From the detail-oriented and cringe-inducing (almost) sex scene that kicks off their enchanted night together, to a climactic heart-to-heart that hinges on a critical reading of the Jennifer Garner masterpiece “13 Going on 30,” these two characters are winsome foils for each other. Alex believes that college kids are “like newborn babies without anyone to hold us,” while Maggie contends that people are there to learn how to stand on their own two feet. It’s funny how those ideas can seem mutually exclusive. He thinks people turn off their brains as soon as they get to campus, and she counters that adapting to the demands of a new environment is maybe the most valuable kind of intelligence there is. He needs hugs to get through the day, and she’d rather take off her pants than lower her guard.
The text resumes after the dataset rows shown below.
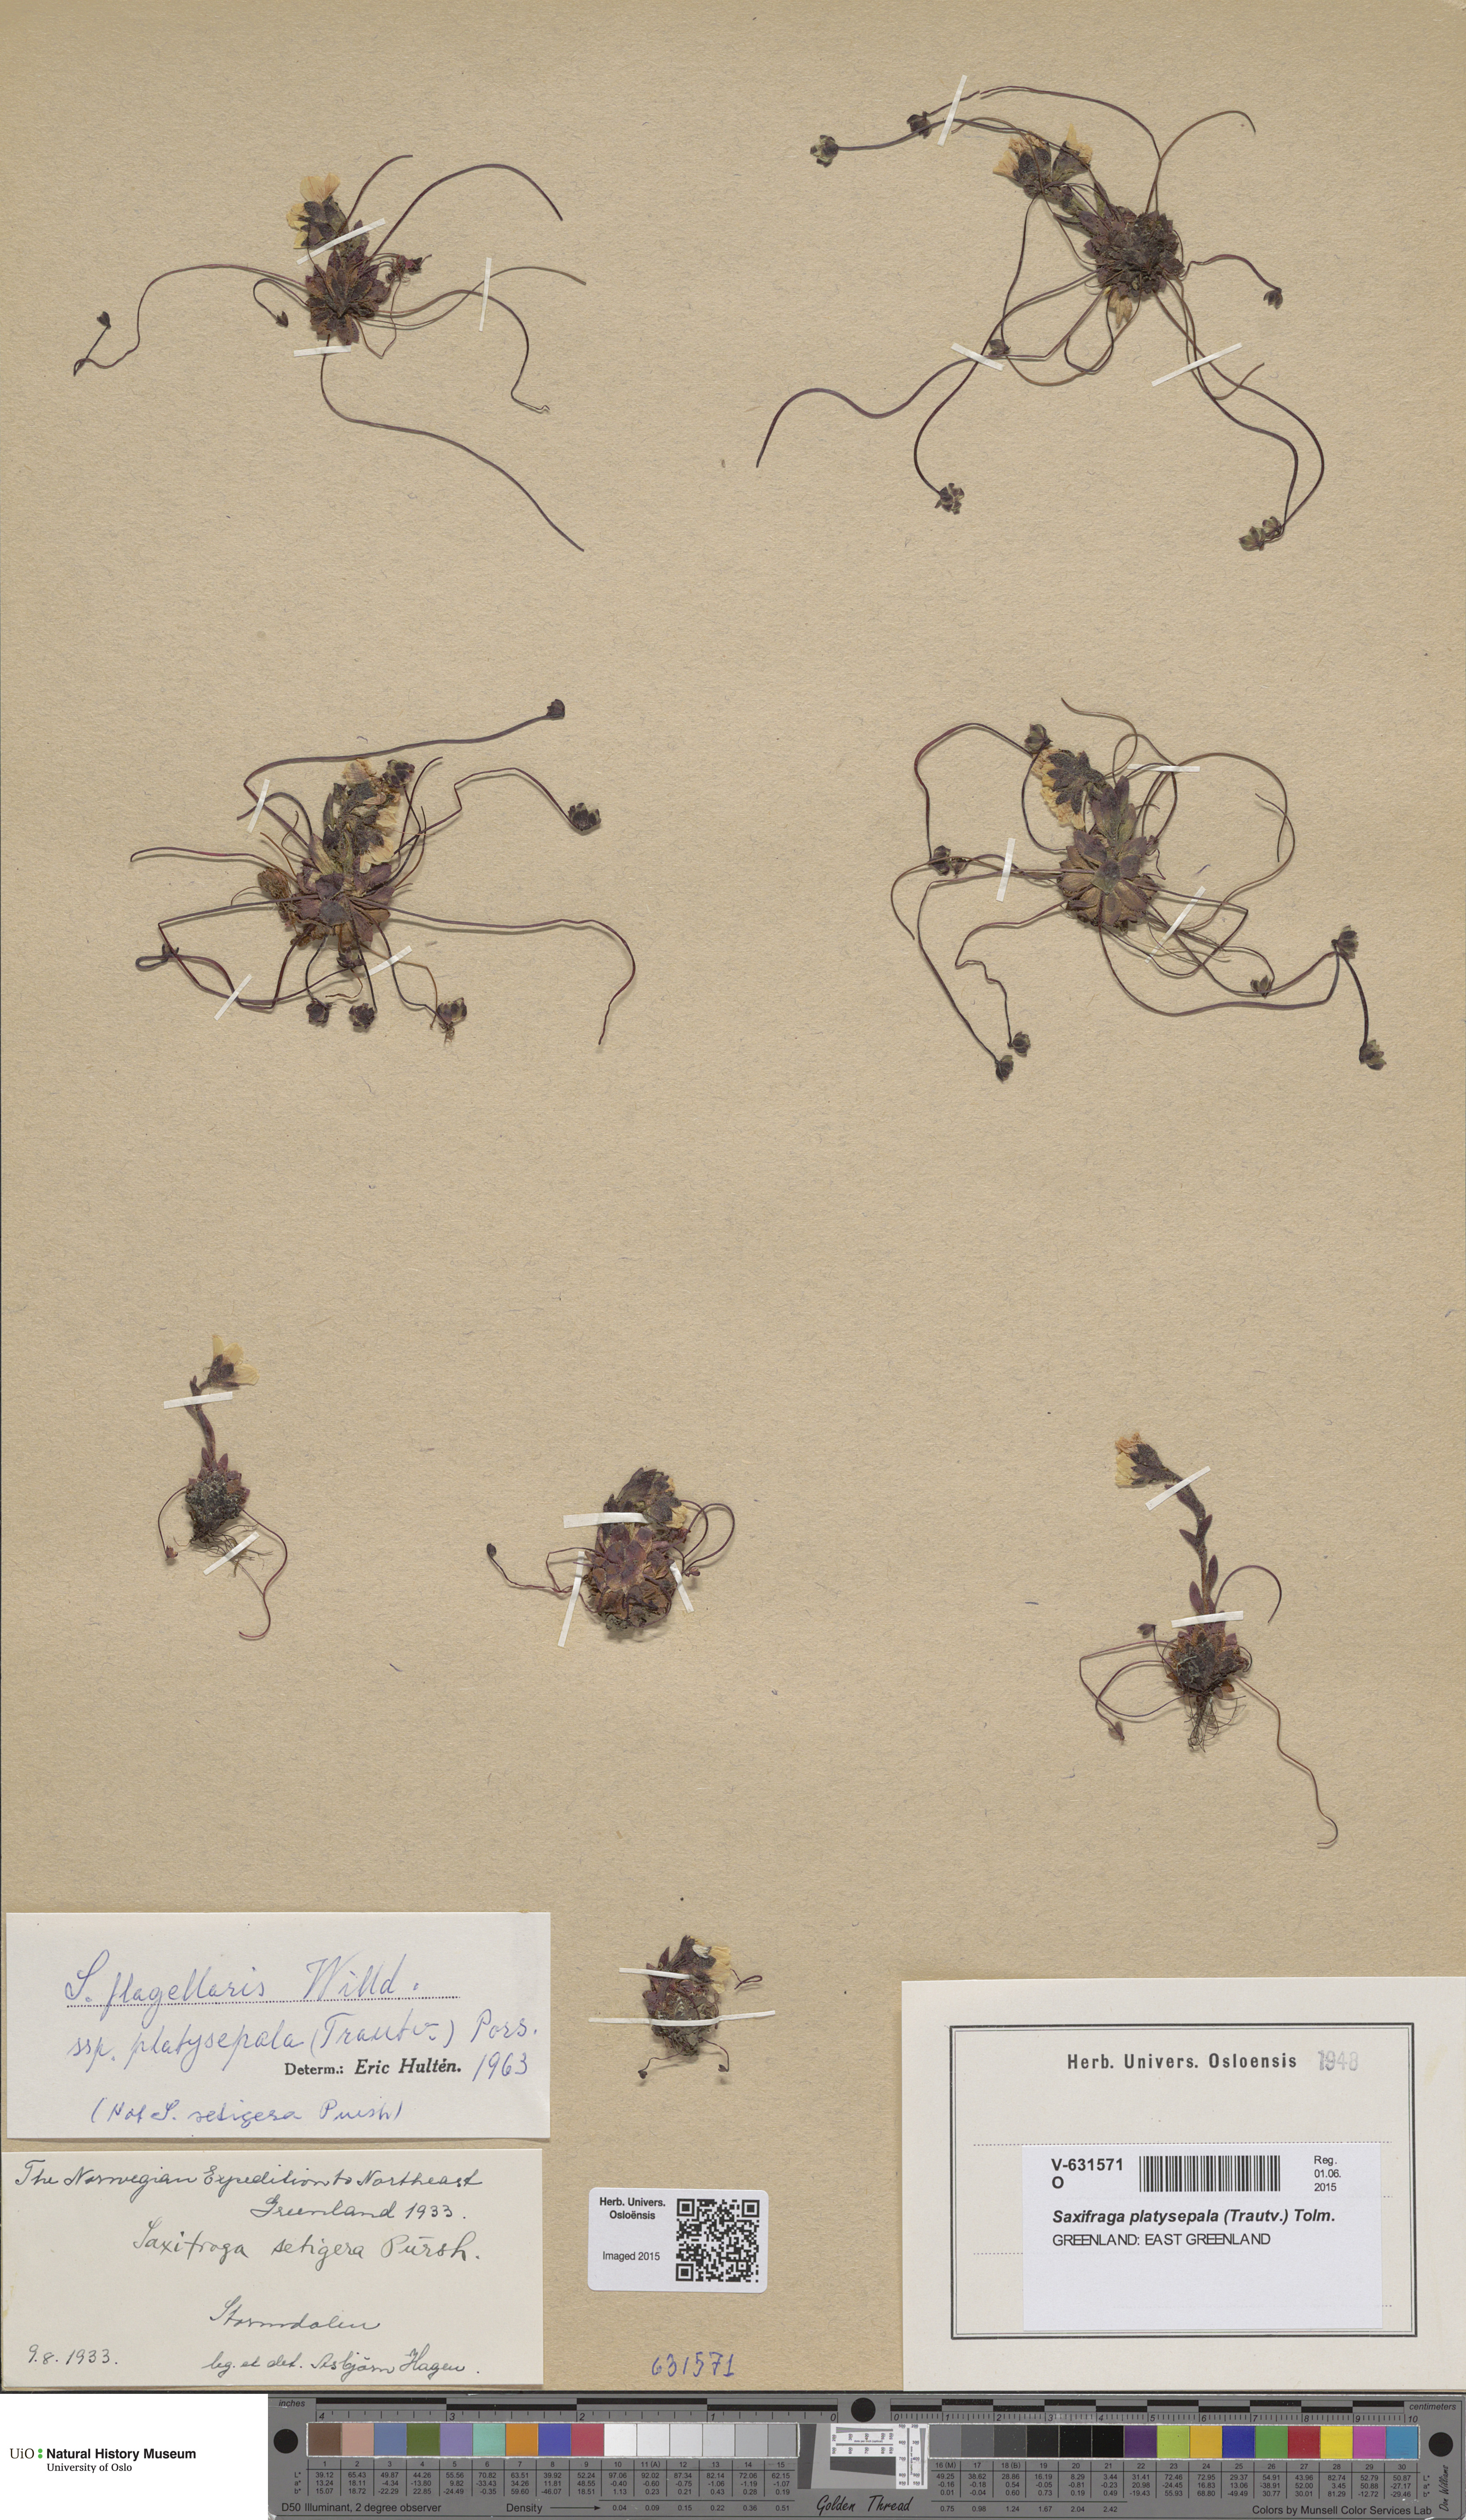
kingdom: Plantae
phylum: Tracheophyta
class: Magnoliopsida
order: Saxifragales
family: Saxifragaceae
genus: Saxifraga
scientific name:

If the dynamic between them is far too needy and alive to feel didactic, that’s because Gelula is able to imbue even the sparest moments with a quiet storm of emotion. Near and distant at the same time — a full person who could slip through your fingers at a moment’s notice — her Maggie warms to Alex in order to keep herself from thawing. She’s more like him than she’d ever dare to admit, but that doesn’t mean he’s right. There may not be another actor of her generation who’s better at navigating between sensitivity and self-protection, and able to be so funny while she does it.

Whenever “Shithouse” starts drifting towards a more generic energy, or gets the tiniest bit too plotty for its own good down the home stretch, Gelula is there to bring things back on course and make this hushed little movie seem as delicate and formative as your own memories of freshman year. A super-promising debut from someone with a clear gift for personalizing shared experiences (and revitalizing the clichés that tend to make us think that we’re bored of ourselves), “Shithouse” knows that growing up can be a lonely process, but one that most people only feel like they have to go through on their own.

Grade: B+

“Shithouse” was scheduled to premiere at SXSW 2020. It is currently seeking U.S. distribution.